204 - DE NOVO POSTOPERATIVE URINARY INCONTINENCE AFTER PELVIC ORGAN PROLAPSE SURGERY

204

DE NOVO POSTOPERATIVE URINARY INCONTINENCE AFTER PELVIC ORGAN PROLAPSE SURGERY

UGIANSKIENE, N. KJÆRGAARD, A. LINDQUIST, T. LARSEN, K. GLAVIND;
Aalborg Univ. Hosp., Aalborg, Denmark.

Introduction: Pelvic organ prolapse (POP) and urinary incontinence (UI) are two common diseases in women and share risk factors such as obesity, age and mainly pelvic floor damage as a consequence of birth. Some women who are preoperatively continent experience de novo incontinence or “masked incontinence” after an operation for prolapse. The theory behind de novo UI is that the prolapse creates a mechanical kinking on the urethra or a cushion effect and that the support under the urethra disappears once the prolapse is treated, but the reason still remains unclear. The exact incidence of de novo incontinence is unknown and the reported incidences vary between 2 % and 43 %.
Objective: The purpose of the study was to investigate the incidence and types of de novo UI following prolapse surgery in preoperatively continent women and to investigate demographic data (table 1) and differences in operations in the three compartments.
Methods: Retrospective study of 678 women with prolapse surgery during a 3-year period. Patients completed three prolapse questions from the International Consultation on Incontinence-Vaginal Symptoms (ICIQ-VS) (maximum of 17 for worst prolapse symptoms) and the International Consultation on Incontinence Questionnaire- Urinary Incontinence Short Form (ICIQ-UI SF) (maximum of 21 for worst incontinence) before undergoing surgery and 3 months postoperatively. Continent patients who scored 0 on ICIQ-UI SF before surgery were included in the study (N=299). The patients developing new onset UI on ICIQ-UI SF postoperatively were interviewed by telephone for a long-time follow up.
Results: A total of 33 patients (11%) developed subjective de novo UI at 3 months follow-up.

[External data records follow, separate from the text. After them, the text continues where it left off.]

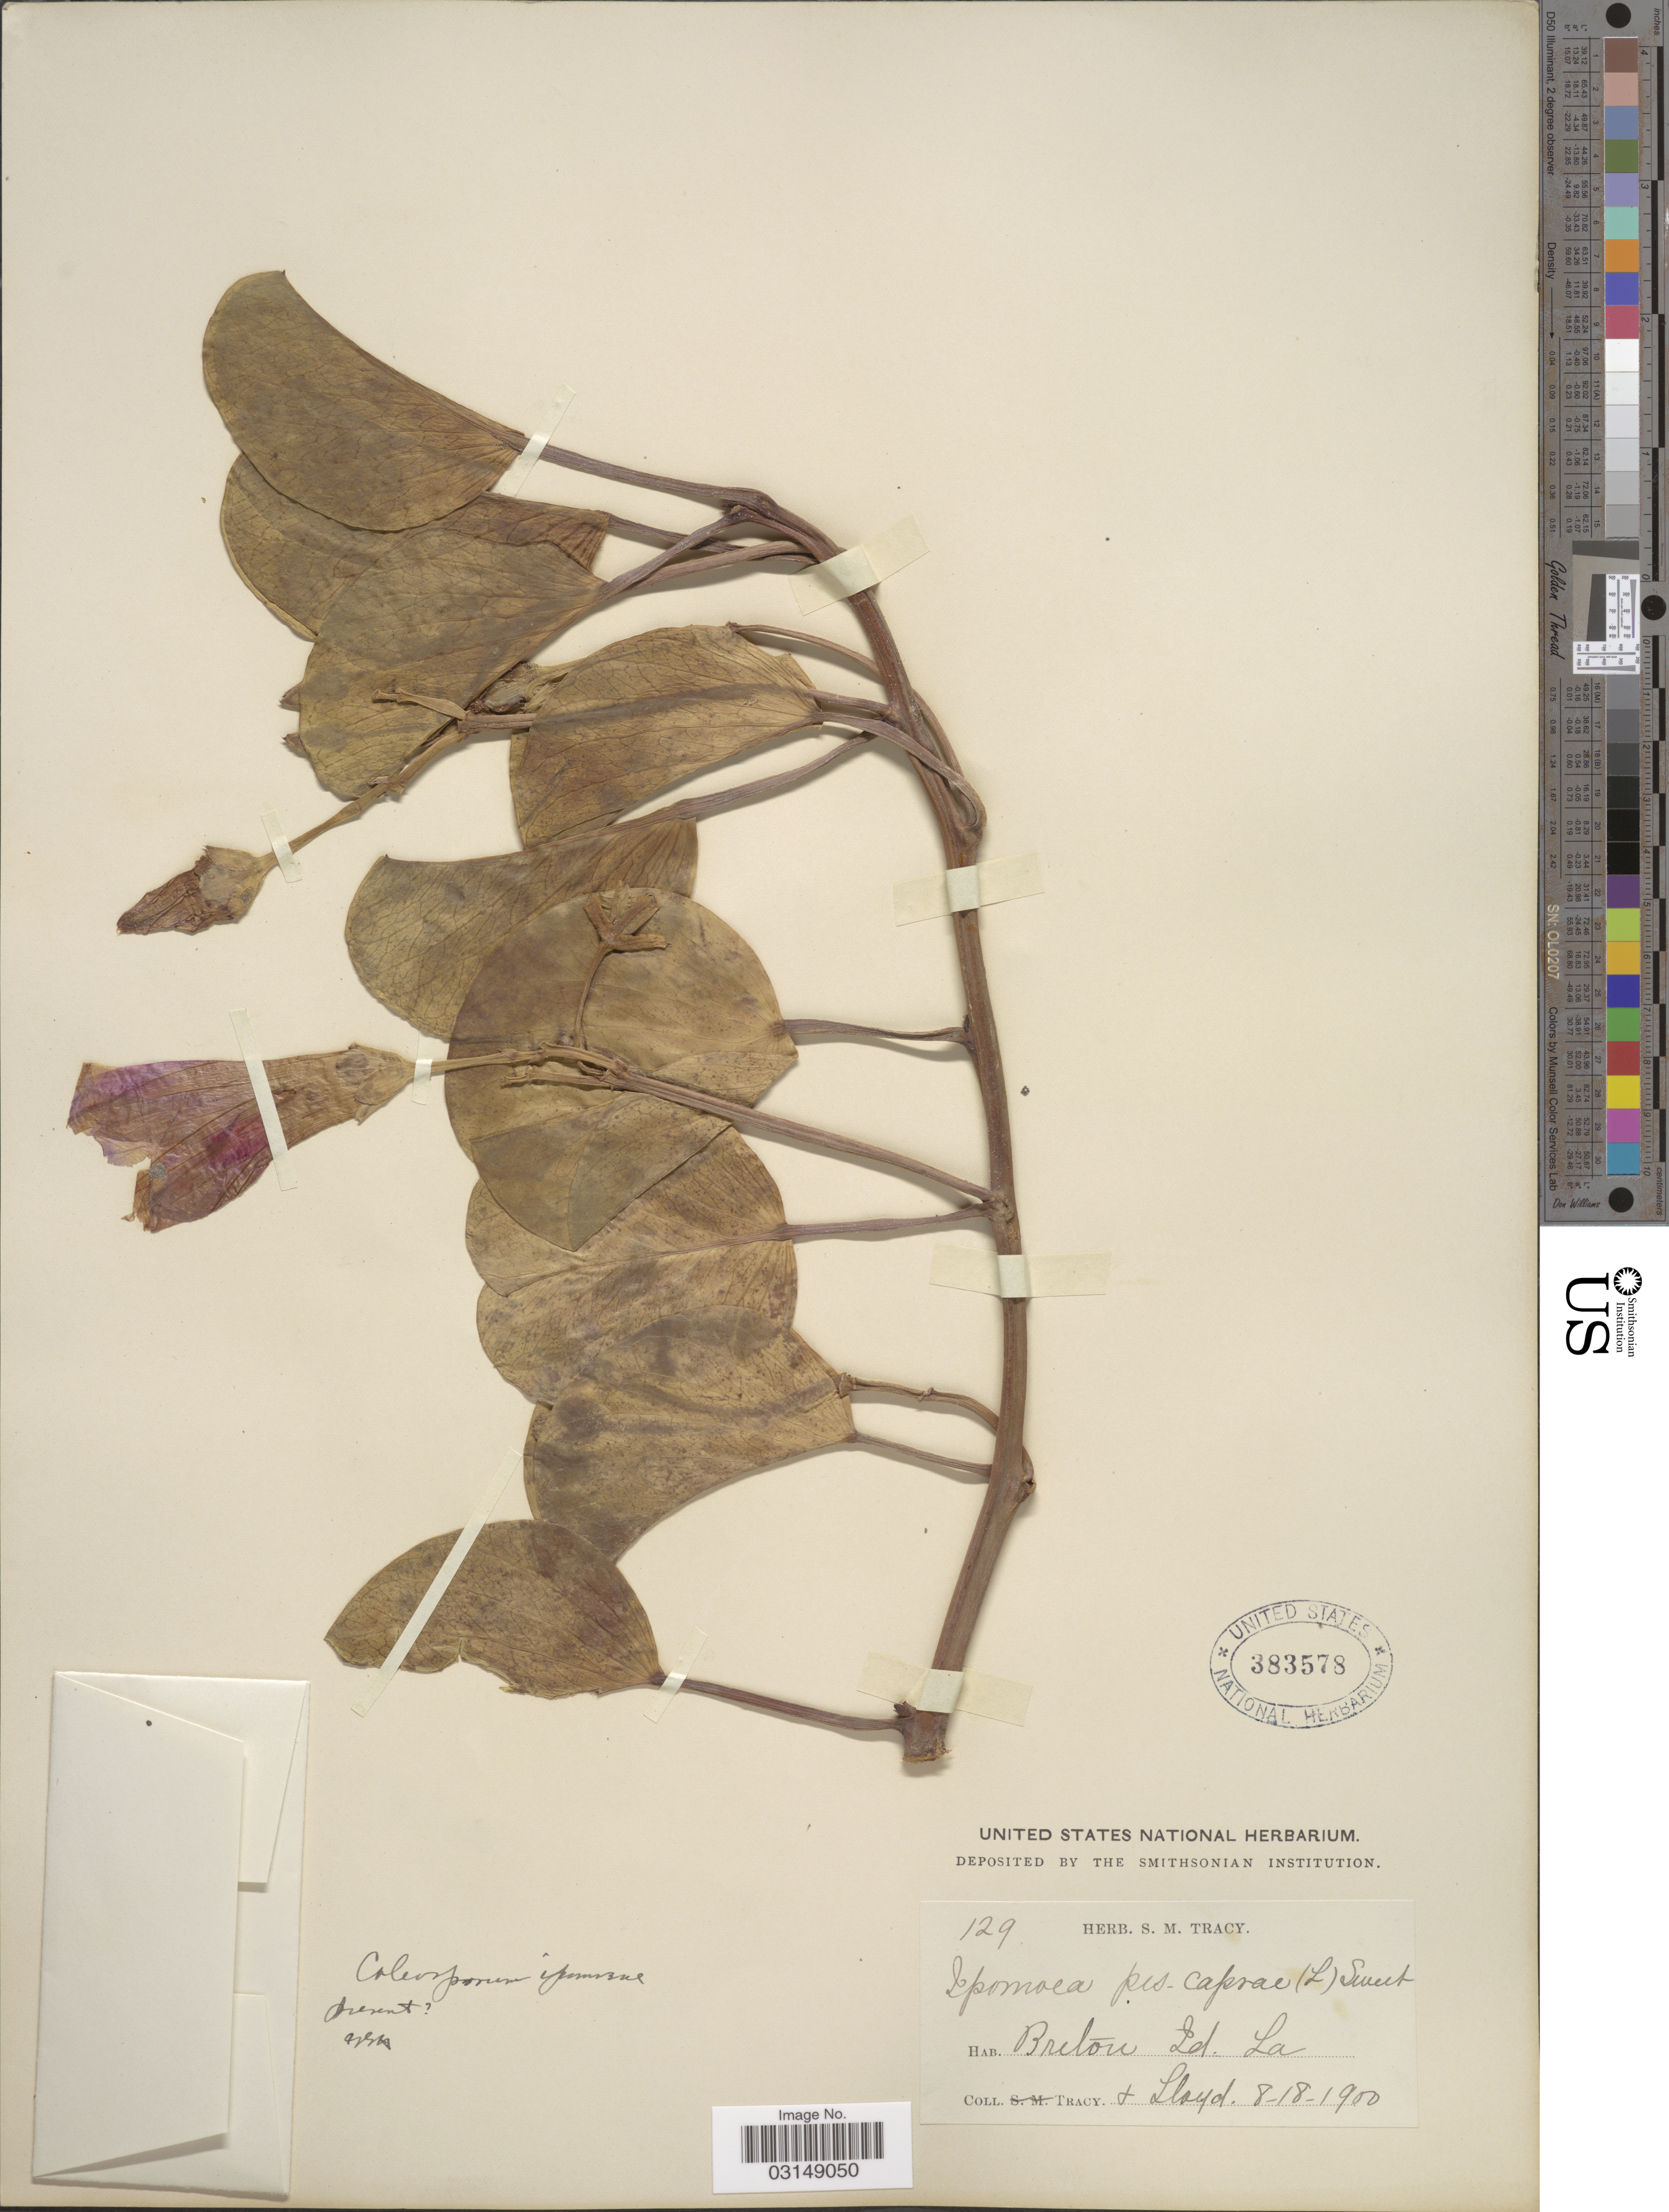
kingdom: Plantae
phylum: Tracheophyta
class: Magnoliopsida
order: Solanales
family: Convolvulaceae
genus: Ipomoea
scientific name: Ipomoea pes-caprae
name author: (L.) R. Br.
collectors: -. Tracy & -- Lloyd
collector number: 129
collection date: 1900-08-18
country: United States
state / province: Louisiana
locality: Breton Id.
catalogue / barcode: US 383578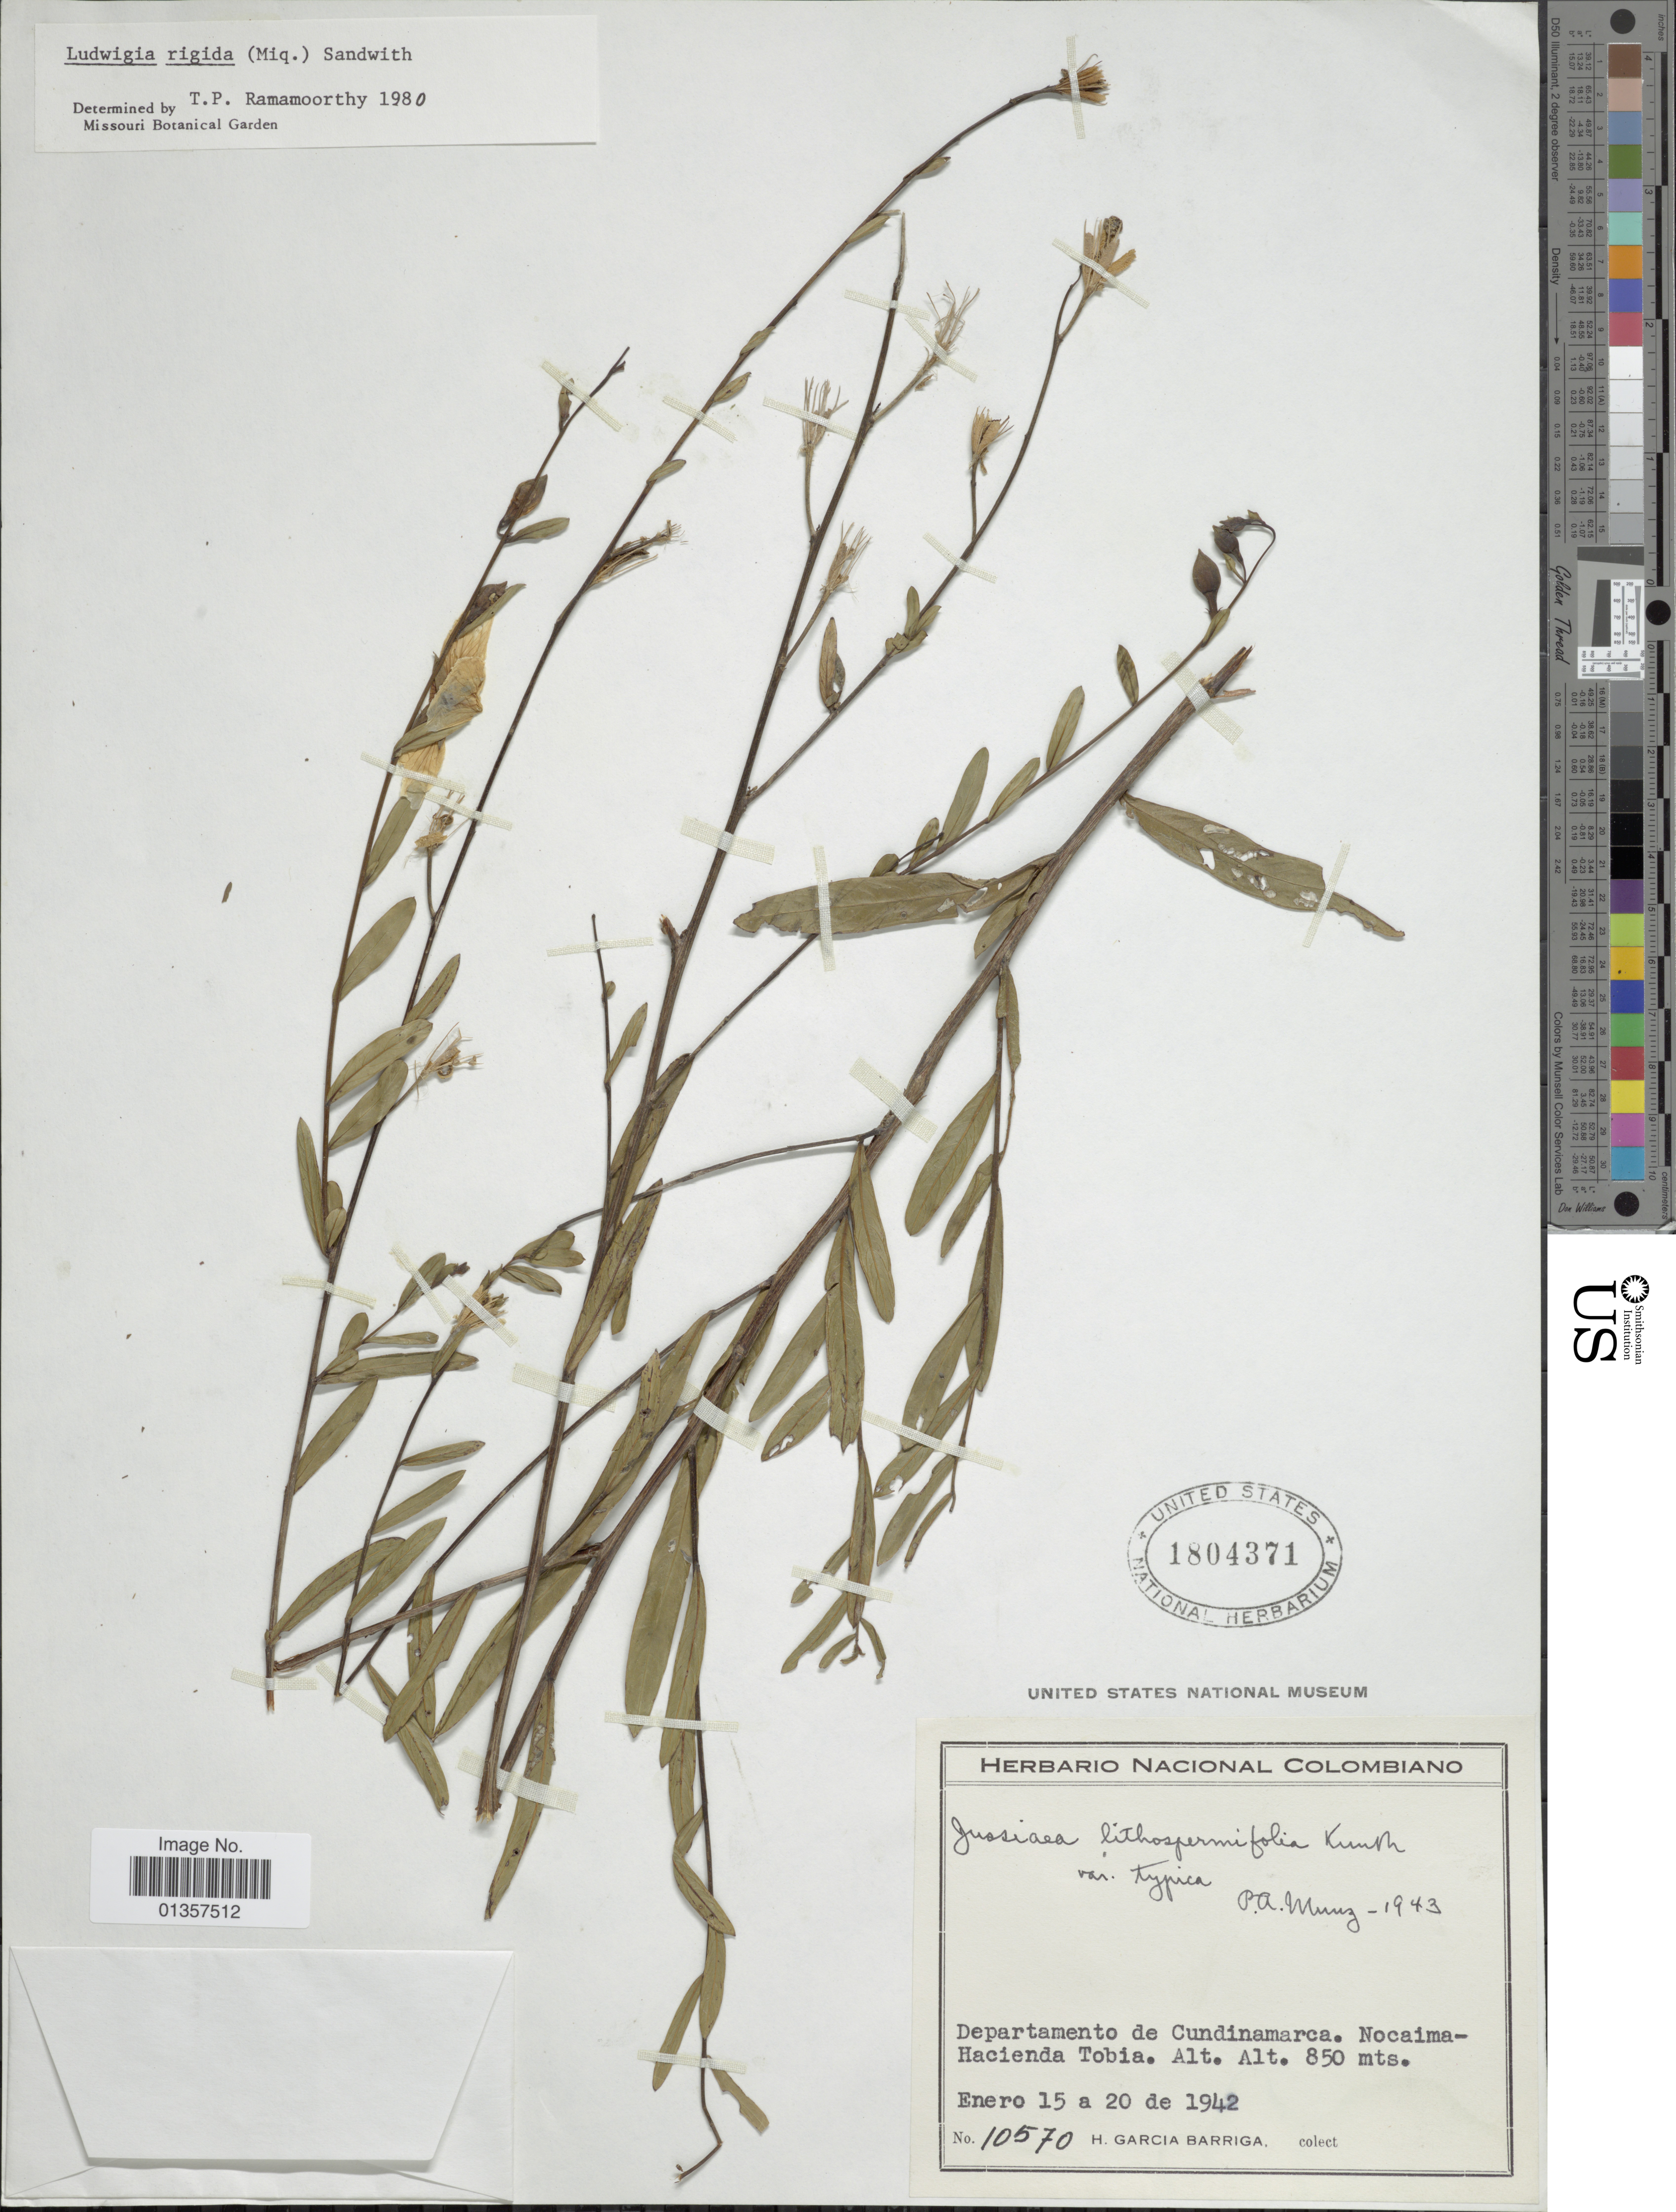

The majority of patients reported stress UI (48.5%) and 36.4 % urge UI, 9.1% mixed UI and 6.1% undefined UI. At long-term follow-up (median 30 months) 12 patients became continent without incontinence surgery or medical treatment leaving only 21 patients (7%) incontinent. The risk of developing de novo UI increased with parity (p=0.03). We found no difference between operations in different compartments. Pre- and postoperative data on the ICIQ -VS score showed statistically significant improvement in all 33 patients, with preoperative mean score of 12 declining to 0.78 at 3 months follow-up. At the long-term follow-up, the mean prolapse score was slightly higher with a mean score of 2.78.
Conclusions: The risk of developing de novo UI after prolapse surgery with native tissue repair is low and decreasing over time. Parity is significantly associated with risk of developing de novo UI. There is no significant difference in the incidence of de novo incontinence between the different groups of surgery.